* [EXERCISE INSTRUCTIONS]
**A)** In the API documentation, what does tagger::get_morpho() return?
**B)** Write the next part of the API documentation, picking up after its final sentence.

When given a lemma returned by the dictionary, returns the length of a raw lemma
(see Lemma Structure).


morpho::lemma_id_len
--------------------

  virtual int lemma_id_len(string_piece lemma) const = 0;

When given a lemma returned by the dictionary, returns the length of a raw lemma
plus a lemma id (see Lemma Structure). Therefore, the substring of the original
lemma of this length is a unique lemma identifier. The rest of the original
lemma are lemma comments which do not identify the lemma.


morpho::raw_form_len
--------------------

  virtual int raw_form_len(string_piece form) const = 0;

When given a form, returns the length of a raw form. This is used only in
external morphology model, where form contains also morphological analyses, and
this call can return the length of the form without the analyses.


morpho::new_tokenizer
---------------------

  virtual tokenizer* new_tokenizer() const = 0;

Returns a new instance of a suitable tokenizer or NULL if no such tokenizer
exists. The user should delete it after use.

Note that the tokenizer might use the morpho instance, so the tokenizer must not
be used after the morpho instance is destructed.


morpho::get_derivator
---------------------

  virtual const derivator* get_derivator() const;

Returns a derivator for the morphology, or NULL if not available.

The derivator is owned by the morphology, so the returned instance should not be
freed and it cannot be used after the morpho instance is destructed.


Class tagger
------------

  class tagger {
   public:
    virtual ~tagger() {}

    static tagger* load(const char* fname);
    static tagger* load(istream& is);

    virtual const morpho* get_morpho() const = 0;

    virtual void tag(const std::vector<string_piece>& forms, std::vector<tagged_lemma>& tags, morpho::guesser_mode guesser = -1) const = 0;

    virtual void tag_analyzed(const std::vector<string_piece>& forms, std::vector<std::vector<tagged_lemma> >& analyses, std::vector<int>& tags) const = 0;

    tokenizer* new_tokenizer() const = 0;
  };

A tagger instance represents a tagger, which perform disambiguation of
morphological analyses. All methods are thread-safe.


tagger::load(const char*)
-------------------------

  static tagger* load(const char* fname);

Factory method constructor. Accepts C string with a file name of the model.
Returns a pointer to an instance of tagger which the user should delete after
use.


tagger::load(istream&)
----------------------

  static tagger* load(istream& is);

Factory method constructor. Accepts an input stream with the model. Returns a
pointer to an instance of tagger which the user should delete after use.


tagger::get_morpho()
--------------------

  virtual const morpho* get_morpho() const = 0;

Returns a pointer to an instance of morpho associated with the tagger. Do not
delete the pointer, it is owned by the tagger instance and deleted in the tagger
destructor.


tagger::tag()
-------------

  virtual void tag(const std::vector<string_piece>& forms, std::vector<tagged_lemma>& tags, morpho::guesser_mode guesser = -1) const = 0;

Perform morphological analysis and subsequent disambiguation. Accepts a
std::vector of string_piece and fills the output vector of tagged_lemma.

* [INFORMATION PROVIDED]
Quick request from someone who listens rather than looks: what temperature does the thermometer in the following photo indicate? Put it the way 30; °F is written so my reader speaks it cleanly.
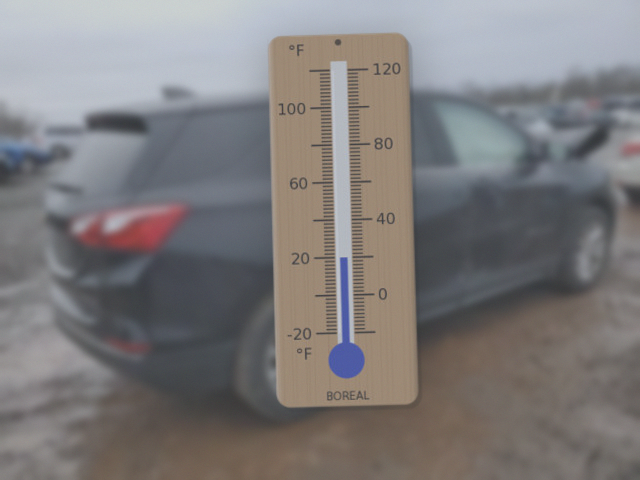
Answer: 20; °F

* [RESULTS OF THE EXERCISE]
**A)** It returns a pointer to the instance of morpho associated with the tagger.

**B)**
The `guesser` parameter defines whether morphological guesser should be used. If
negative value is specified (which is the default), the guesser settings
employed when the tagger model was trained is used.


tagger::tag_analyzed()
----------------------

  virtual void tag_analyzed(const std::vector<string_piece>& forms, std::vector<std::vector<tagged_lemma> >& analyses, std::vector<int>& tags) const = 0;

Perform morphological disambiguation using given morphological analyses. The
indices of chosen analyses are stored in the output vector tags.

None of the analyses can be empty - in that case, no operation is performed and
tags is empty. On the other hand, the analyses vector can be larger than forms -
additional entries are ignored in that case.

Note that the tagger was trained with a specific morphology - the more your
morphological analyses differ from the original ones, the worse the results will
be. One of the usages of tag_analyzed is to consider only a subset of
morphological analyses.


tagger::new_tokenizer
---------------------

  virtual tokenizer* new_tokenizer() const = 0;

Returns a new instance of a suitable tokenizer or NULL if no such tokenizer
exists. The user should delete it after use.  The call is equal to
get_morpho()->new_tokenizer().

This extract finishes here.